Try it
Look through the entries below and extract exactly the lines from the one containing "index tip: (225, 298)" through the one containing "pinky tip: (288, 258)", ends included.

Dataset records
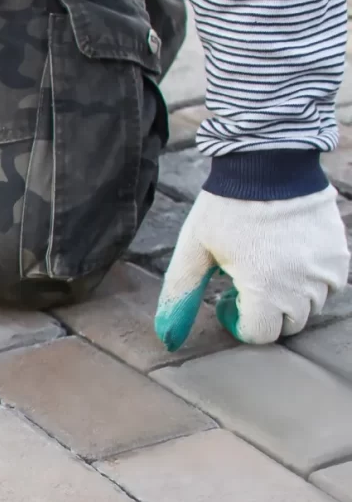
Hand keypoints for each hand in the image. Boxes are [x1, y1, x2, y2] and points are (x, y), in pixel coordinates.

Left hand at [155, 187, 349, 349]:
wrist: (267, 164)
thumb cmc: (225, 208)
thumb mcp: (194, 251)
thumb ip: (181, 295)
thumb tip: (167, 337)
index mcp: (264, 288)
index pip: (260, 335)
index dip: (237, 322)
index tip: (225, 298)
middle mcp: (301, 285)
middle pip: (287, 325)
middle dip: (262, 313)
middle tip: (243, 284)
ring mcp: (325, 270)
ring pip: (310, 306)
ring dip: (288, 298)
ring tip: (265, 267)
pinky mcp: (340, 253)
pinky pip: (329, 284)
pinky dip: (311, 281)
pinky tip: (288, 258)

---

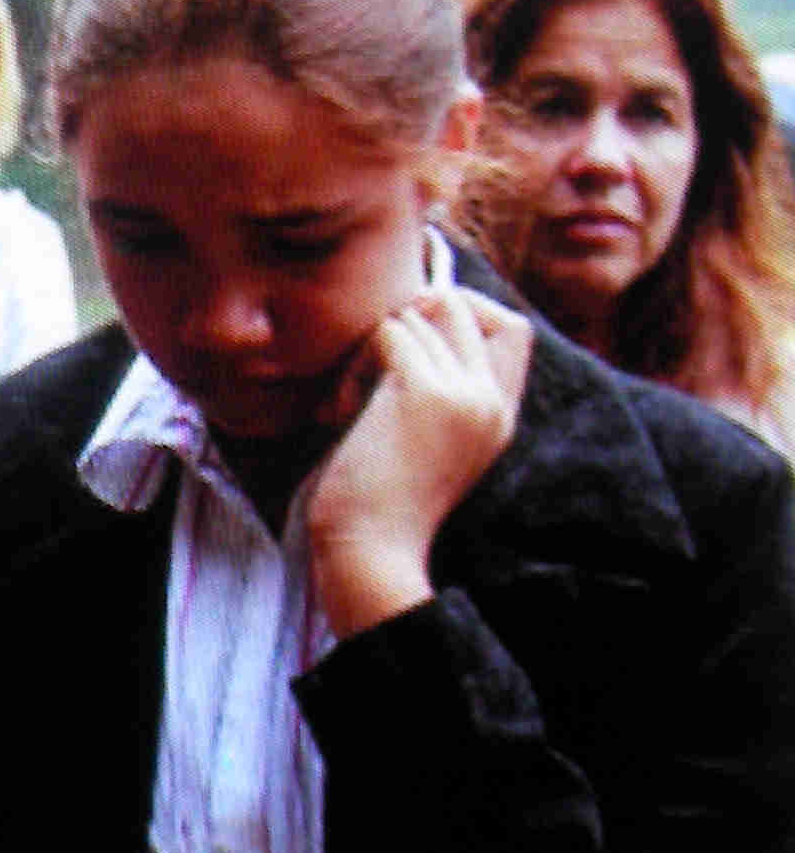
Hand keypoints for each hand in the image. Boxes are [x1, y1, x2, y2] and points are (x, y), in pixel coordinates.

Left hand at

Answer to this task
index tip: (225, 298)
middle mcp: (301, 285)
middle pip: (287, 325)
middle dip: (262, 313)
middle tip: (243, 284)
ring mcp: (325, 270)
ring pip: (310, 306)
ring dip: (288, 298)
ring tip: (265, 267)
pinky mcp: (340, 253)
pinky pip: (329, 284)
pinky dip: (311, 281)
pinky tip: (288, 258)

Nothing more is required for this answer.